Teens sell baked goods out of Central Library in first Great Startup Bakeoff

Competitors in the first Great Startup Bakeoff explain their scone-making process to a potential customer at the Central Library on Sunday. Team Scone with the Wind comprises Maggie Forsberg, left, Yeva James, Arlo Alberts, Lydia Canfield and Jada Headley.  (Elena Perry)

If you stopped in the Central Library on Sunday, perhaps you could smell rosemary wafting from the third floor.

If you followed the aroma, you would have found a group of Mt. Spokane teenagers peddling homemade focaccia bread, one of four teams that competed in the inaugural Great Startup Bakeoff. In the weekendlong competition, kids plan, bake, market and sell their own culinary masterpieces for the coveted golden apron.

“They kind of get a slice of what it’s like, if this is what they really want to do,” said Clay Cerna, River City Kitchen owner and organizer of the bakeoff.

Competitors spent half their day Saturday in the library planning their marketing strategy and the latter half in Cerna’s kitchen, whipping up hundreds of cookies, scones, churro bites and loaves of focaccia.

Many participants are interested in culinary careers and owning businesses. The competition gave the teens a glimpse into their potential future work. They learned about baking in River City’s commercial kitchen and entrepreneurship through the library’s business research collection, one of the best in the country, said business research librarian Mark Pond, also an organizer of the event.

“We’ve got tools; sometimes they’re really prohibitively expensive for them to go out and get on their own, but the library provides them for free,” Pond said. “If they took that message away, then I’ll count it as a win.”

Inspired by Sparks Weekend, the bakeoff is in its first year of what Cerna hopes will be a twice yearly recurrence in Central Library.
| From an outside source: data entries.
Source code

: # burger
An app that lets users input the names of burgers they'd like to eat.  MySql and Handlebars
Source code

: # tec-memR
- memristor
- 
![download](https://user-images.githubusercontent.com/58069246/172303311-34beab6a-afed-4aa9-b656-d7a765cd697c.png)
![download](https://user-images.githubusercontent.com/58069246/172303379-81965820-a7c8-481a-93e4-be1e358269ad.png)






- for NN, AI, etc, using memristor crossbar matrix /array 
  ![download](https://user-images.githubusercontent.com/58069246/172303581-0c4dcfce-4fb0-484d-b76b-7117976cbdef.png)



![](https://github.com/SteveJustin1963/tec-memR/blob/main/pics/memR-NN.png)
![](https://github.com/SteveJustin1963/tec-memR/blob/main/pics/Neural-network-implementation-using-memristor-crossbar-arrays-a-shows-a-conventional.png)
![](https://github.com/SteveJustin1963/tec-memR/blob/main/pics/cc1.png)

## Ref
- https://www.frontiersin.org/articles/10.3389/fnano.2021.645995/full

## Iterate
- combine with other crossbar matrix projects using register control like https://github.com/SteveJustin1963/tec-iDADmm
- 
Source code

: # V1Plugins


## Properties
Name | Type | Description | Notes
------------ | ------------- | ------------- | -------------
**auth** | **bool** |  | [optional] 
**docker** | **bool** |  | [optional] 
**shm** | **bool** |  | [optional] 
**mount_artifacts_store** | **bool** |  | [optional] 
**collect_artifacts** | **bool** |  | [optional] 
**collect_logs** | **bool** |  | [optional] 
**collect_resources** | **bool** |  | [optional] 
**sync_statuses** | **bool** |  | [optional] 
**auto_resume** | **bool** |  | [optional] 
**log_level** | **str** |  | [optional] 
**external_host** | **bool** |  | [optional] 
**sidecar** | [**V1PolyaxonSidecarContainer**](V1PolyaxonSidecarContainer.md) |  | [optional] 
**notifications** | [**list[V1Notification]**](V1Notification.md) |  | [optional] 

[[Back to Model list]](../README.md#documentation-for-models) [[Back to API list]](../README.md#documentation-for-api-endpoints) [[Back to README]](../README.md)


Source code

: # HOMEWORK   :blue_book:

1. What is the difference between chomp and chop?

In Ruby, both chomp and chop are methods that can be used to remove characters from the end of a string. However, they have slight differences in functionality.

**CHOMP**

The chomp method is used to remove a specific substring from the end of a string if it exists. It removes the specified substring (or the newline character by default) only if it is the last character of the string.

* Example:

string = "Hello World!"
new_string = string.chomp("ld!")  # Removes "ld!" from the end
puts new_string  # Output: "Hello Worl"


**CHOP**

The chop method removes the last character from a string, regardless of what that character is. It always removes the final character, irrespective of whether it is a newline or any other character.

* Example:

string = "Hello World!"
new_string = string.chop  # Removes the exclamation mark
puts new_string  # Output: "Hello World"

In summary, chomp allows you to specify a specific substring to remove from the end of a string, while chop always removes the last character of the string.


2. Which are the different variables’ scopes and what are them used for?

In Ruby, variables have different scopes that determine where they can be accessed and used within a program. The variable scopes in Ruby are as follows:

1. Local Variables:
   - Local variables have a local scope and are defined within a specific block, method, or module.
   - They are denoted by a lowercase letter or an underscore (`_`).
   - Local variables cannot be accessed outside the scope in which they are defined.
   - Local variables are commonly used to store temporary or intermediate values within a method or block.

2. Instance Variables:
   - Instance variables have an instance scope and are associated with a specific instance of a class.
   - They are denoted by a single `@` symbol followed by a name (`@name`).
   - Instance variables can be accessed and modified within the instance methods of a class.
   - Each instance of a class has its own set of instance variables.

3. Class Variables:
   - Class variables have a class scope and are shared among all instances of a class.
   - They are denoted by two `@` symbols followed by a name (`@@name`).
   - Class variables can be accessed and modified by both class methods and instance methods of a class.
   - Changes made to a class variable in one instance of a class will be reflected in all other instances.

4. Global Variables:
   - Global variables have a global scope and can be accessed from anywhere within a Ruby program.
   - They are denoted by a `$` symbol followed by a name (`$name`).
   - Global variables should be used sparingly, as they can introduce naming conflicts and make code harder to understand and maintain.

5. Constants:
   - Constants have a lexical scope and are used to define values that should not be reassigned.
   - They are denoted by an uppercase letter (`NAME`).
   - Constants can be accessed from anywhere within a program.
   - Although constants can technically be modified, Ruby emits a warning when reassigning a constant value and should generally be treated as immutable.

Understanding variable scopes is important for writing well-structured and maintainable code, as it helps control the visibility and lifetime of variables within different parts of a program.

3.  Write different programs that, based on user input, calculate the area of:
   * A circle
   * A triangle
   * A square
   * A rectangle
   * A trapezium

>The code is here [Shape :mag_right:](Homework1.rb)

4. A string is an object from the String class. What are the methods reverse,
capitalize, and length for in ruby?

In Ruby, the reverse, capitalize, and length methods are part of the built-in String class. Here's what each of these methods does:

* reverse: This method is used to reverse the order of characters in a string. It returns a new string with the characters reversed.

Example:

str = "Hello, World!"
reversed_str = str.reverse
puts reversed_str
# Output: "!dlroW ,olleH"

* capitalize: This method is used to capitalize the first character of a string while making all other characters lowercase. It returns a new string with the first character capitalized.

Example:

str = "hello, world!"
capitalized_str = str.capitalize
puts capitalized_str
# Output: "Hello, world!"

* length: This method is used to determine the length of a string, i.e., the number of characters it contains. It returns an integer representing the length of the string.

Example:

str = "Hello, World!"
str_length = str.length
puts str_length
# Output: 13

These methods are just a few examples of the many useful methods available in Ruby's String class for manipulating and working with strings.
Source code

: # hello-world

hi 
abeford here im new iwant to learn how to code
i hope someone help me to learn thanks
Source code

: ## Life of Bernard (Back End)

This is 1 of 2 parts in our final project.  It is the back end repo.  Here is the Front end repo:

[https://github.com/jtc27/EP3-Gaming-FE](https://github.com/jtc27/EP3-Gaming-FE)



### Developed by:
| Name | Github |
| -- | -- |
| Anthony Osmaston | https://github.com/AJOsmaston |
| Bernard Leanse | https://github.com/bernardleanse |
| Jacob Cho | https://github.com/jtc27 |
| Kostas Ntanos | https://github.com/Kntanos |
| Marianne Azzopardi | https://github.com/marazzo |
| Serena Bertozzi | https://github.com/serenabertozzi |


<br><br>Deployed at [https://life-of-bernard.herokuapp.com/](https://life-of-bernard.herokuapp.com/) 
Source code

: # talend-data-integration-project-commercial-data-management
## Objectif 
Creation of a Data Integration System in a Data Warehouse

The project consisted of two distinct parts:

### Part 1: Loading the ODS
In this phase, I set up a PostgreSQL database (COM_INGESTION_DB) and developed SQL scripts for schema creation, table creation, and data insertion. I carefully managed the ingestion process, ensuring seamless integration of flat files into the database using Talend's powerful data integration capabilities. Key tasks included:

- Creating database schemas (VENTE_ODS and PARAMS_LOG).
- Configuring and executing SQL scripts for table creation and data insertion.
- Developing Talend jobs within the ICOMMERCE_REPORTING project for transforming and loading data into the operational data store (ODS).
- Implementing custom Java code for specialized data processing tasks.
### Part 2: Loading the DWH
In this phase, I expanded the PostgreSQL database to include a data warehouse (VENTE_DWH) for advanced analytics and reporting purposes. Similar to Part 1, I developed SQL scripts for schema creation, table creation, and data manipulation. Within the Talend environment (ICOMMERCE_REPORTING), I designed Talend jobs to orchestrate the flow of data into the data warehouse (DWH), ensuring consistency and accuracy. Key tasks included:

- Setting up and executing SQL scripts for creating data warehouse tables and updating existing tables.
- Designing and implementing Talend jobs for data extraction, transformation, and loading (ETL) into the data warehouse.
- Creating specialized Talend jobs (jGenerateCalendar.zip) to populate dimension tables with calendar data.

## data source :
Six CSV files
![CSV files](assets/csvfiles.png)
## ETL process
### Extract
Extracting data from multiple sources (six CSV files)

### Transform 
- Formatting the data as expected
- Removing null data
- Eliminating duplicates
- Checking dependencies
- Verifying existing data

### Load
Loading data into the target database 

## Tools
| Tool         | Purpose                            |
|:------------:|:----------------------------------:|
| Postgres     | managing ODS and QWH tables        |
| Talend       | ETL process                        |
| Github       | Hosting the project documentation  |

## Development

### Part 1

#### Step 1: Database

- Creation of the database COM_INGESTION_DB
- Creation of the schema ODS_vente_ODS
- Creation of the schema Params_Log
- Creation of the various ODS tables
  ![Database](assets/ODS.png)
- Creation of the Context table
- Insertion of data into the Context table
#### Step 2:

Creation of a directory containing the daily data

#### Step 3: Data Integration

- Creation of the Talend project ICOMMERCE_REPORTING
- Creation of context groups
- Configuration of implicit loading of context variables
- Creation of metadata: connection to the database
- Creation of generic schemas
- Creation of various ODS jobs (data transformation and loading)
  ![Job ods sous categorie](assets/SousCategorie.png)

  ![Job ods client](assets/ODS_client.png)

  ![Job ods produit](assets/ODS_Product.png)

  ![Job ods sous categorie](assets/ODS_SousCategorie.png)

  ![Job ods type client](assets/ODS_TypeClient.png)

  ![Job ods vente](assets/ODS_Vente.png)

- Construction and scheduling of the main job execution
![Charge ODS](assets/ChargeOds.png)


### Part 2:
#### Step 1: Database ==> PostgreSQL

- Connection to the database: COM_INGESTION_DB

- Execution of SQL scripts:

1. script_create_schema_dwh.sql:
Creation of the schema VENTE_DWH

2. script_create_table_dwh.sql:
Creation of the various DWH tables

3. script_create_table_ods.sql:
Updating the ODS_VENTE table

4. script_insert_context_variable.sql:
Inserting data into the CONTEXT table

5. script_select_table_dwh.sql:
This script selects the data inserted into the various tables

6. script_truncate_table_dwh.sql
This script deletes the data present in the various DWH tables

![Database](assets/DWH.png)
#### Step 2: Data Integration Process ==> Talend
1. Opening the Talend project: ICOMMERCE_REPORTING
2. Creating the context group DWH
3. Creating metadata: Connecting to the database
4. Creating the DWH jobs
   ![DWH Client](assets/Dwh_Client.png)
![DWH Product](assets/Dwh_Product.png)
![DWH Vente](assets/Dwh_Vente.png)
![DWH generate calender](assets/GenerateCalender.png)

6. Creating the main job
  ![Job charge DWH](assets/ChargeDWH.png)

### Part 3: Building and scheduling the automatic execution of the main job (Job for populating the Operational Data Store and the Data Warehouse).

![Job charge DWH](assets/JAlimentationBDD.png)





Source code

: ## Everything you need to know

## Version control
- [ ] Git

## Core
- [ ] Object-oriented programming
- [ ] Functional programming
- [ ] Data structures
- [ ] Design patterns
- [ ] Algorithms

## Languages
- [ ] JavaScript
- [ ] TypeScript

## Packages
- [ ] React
He plans to organize a kids-only competition and one open to all ages to be set around the holiday season.

Entry was $50 for each student. River City Kitchen gave the students a budget of $100 for five ingredients (plus a spice) and materials for marketing their products, like decorations for their stand and packaging for their goods. Students kept any profits and tips they made. The winner is the team that makes the most profits selling their goods, “because that’s just like real life last time I checked,” Cerna laughed.

It’s a lesson Madison Stoltz doesn’t need to be taught. The Lewis and Clark freshman has been selling baked goods on her website for three years and will open a booth at the Perry Street Farmers market this summer under her business Snak Rabbit. On Sunday, she teamed up with three other teens to sell churro bites and chocolate ganache.

“I just wanted to gather more experience,” Stoltz said. “I like making people happy by giving them stuff that I’ve made.”

Peddling scones at the next table was a team of five freshmen friends from Lewis and Clark High School, forming the team Scone with the Wind.

“They’re the first thing that popped into my head that I hadn’t made in a while,” said team lead Lydia Canfield. “It was fun to make them, I went with a bunch of different recipes to try out one that we got was cinnamon streusel.”

The team assembled the weekend prior to the competition, test running recipes to find the best within the five-ingredient parameters. They tried cutting ingredients, only to find their product too bready or dense or bitter. All told, they made around 200 scones.

Dozens of loaves of focaccia bread lined the Mt. Spokane High School trio’s table like doughy shingles on a roof. Santana Alcayde, a sophomore, walked customers through the bread’s many uses: a side to a soup, dipped in cream, stacked with cured meat.

“I’m really interested in Italy itself, that’s why I picked focaccia,” Alcayde told a customer. “I want to learn more about their baking style.”

Alcayde, a cook at Downriver Grill, hopes to one day open his own Hawaiian restaurant like his late father. Fried rice will be his signature dish.

“I’m terrible at baking – I’m a great cook, but I’m a terrible baker,” Alcayde said as a customer bought a loaf. “This has helped me learn how to bake better.”

Next on his to-bake list are conchas, a sweet bread traditional in Mexico.

A team from Ferris High School and Chase Middle School sold out-of-this-world snickerdoodles at a space-themed booth called Cosmic Crumbles. The team spent almost 12 hours Saturday preparing, by baking over 300 cookies in varying densities to accommodate all preferences, making T-shirts and meticulously wrapping and taping their logo to each individual cookie.

“I think it was worth it because I feel like little details kind of go a long way,” said eighth-grader Otto Smith.

Team leader Elizabeth Veliz, a Ferris junior, knew snickerdoodles to be a popular choice. The team sold 75 cookies as pre-orders before Sunday’s event, using their social media in their marketing strategies.

Eighth-grader Avalee McPherson signed up for the competition to break up the normal monotony of her weekends, she said, but found it helped pull her out of her shell.

“This is actually a pretty uncomfortable position for me to be in,” she said. “I don’t normally like being in social settings like this, talking a lot to people, but this is actually helping me. I think it was really a lot more fun than I thought at first.”